# Lighting and audio control



## unity (Sep 19, 2010)

Hey all, I haven't posted here yet but I frequent the forums to figure out these cool ideas. I was looking around one day and found 



.

It's in the replica "haunted mansion" that was for sale (or still might be!). I've been trying to figure out for the longest time how to make all of this happen but I keep just searching into impractical dead ends.

I understand the mirror, that's not the question here. The fact that the faucet acts as a switch that triggers the light and audio is what gets me. Also, the lighting sequence is getting at me too.

The light will do a flicker and then fade in the room and then a light comes on behind the mirror, but I can't seem to find something to control that.

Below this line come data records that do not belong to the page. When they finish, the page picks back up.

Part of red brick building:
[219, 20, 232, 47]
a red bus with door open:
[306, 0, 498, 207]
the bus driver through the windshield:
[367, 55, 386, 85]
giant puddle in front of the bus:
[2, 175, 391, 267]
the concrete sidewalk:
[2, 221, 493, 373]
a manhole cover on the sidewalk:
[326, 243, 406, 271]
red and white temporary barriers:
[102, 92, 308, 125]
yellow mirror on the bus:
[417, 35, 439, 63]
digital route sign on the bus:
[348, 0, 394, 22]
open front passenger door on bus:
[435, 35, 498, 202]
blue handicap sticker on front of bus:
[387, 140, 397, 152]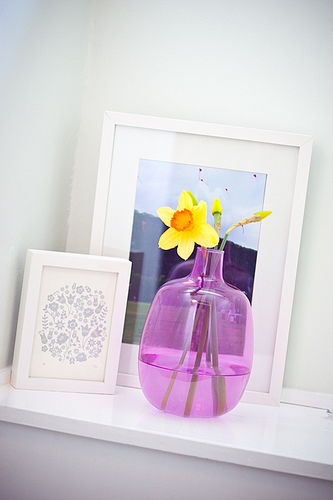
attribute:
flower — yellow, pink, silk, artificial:
[152, 191, 220, 260]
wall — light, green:
[11, 8, 317, 112]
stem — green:
[220, 231, 226, 249]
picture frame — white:
[9, 248, 131, 395]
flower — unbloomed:
[210, 197, 221, 217]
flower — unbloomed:
[225, 209, 272, 233]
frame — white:
[86, 109, 314, 407]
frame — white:
[9, 250, 36, 387]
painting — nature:
[130, 153, 282, 295]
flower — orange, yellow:
[168, 208, 195, 232]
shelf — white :
[0, 363, 333, 498]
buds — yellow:
[209, 196, 274, 224]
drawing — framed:
[38, 284, 108, 363]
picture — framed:
[28, 262, 118, 386]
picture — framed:
[101, 124, 295, 409]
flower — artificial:
[156, 193, 269, 417]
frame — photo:
[100, 111, 257, 333]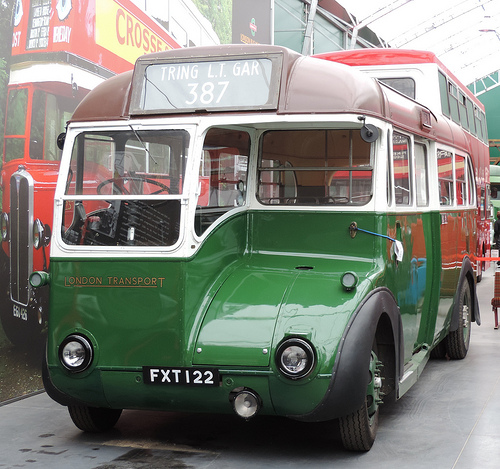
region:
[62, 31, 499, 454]
the bus is vintage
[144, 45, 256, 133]
bus number is 387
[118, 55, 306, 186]
bus number is 387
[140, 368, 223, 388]
Black licence plate with white letters.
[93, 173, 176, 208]
Black steering wheel inside of bus.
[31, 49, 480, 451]
Small green bus going down the street.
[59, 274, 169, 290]
'London Transport' written in gold.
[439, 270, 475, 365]
Back tire of bus.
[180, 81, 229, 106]
'387' written in white.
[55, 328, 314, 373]
Two matching front head lights.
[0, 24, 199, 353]
Picture of large red bus on billboard.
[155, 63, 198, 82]
'Tring' written in white.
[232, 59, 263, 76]
'Gar' written in white.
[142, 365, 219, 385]
the black license plate on the bus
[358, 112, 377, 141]
the mirror on the bus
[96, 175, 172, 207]
the steering wheel in the bus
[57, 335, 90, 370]
the light on the front of the bus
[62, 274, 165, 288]
the words on the front of the bus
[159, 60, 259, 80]
the lettering at the top of the bus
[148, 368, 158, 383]
the letter "F" on the license plate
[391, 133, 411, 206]
the window on the side of the bus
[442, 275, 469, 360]
the back tire on the bus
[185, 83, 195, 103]
the number 3 on the bus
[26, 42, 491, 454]
A green colored vehicle.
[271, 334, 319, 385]
A headlight on a vehicle.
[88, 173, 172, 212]
The steering wheel on a vehicle.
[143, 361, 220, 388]
A tag on the vehicle.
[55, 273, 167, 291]
A name on the vehicle.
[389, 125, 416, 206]
A window on a vehicle.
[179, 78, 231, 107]
Numbers on a vehicle.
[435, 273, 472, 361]
A tire on a vehicle.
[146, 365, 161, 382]
The letter F on a vehicle tag.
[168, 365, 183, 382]
The letter T on a vehicle tag.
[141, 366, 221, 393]
the license plate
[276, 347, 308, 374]
headlight on the bus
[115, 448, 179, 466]
spots on ground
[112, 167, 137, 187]
the steering wheel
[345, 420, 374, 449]
the front tire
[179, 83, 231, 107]
number on the bus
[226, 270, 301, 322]
the bus is green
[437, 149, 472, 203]
windows on the bus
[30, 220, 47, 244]
a mirror on the bus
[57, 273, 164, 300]
writing on the bus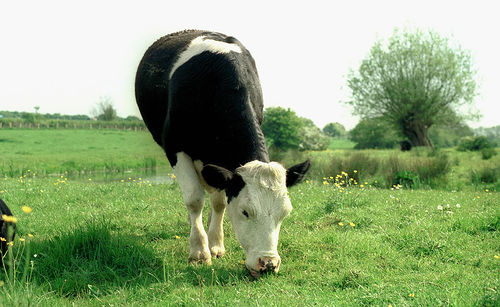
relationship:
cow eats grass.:
[132, 29, 313, 279] [133, 30, 312, 280]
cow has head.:
[132, 29, 313, 279] [195, 157, 311, 283]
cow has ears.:
[132, 29, 313, 279] [194, 158, 317, 192]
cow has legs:
[132, 29, 313, 279] [173, 160, 210, 257]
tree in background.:
[346, 29, 479, 149] [3, 3, 497, 150]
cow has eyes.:
[132, 29, 313, 279] [236, 209, 293, 221]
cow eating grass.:
[132, 29, 313, 279] [133, 30, 312, 280]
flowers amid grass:
[316, 164, 366, 194] [3, 127, 471, 305]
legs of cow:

Please help me satisfy my curiosity on this with all your spooky-haunty knowledge!


----------



## theundeadofnight (Aug 14, 2011)

Hi Unity ,

I think they are using dmx show control . I would use a Martin Light Jockey with dmx dimmers and program the dimmer cues . You can also use the cue list control to trigger audio cues on your laptop in your cuelist . The faucet could just be a relay to trigger the GO command in your cue list . Lots of creative tech minded people on this forum , I am sure you will see a lot of suggestions to do this effect .


----------



## george_darkhill (Aug 8, 2013)

I would use dmx control, with an Enttec Open DMX USB interface and an eXorcist V2 board. I would also use VSA and DMXorcist software to program and cue.

Here is a great tutorial from Terra on DMX haunt control: http://www.halloweenforum.com/blogs/terra/834-integrated-haunt-control-using-dmx-vsa-tutorial.html


----------



## stagehand1975 (Feb 22, 2010)

This effect could be done with some basic prop controllers. There are some controllers out put there with audio capability and other devices that can do the dimming that can be wired in to the controllers. 

You can also look into a light o rama system. I only suggest that because its triggerable with the right hardware, is capable of dmx, it can run a different program each time and be setup to run other things in the haunt at the same time.


----------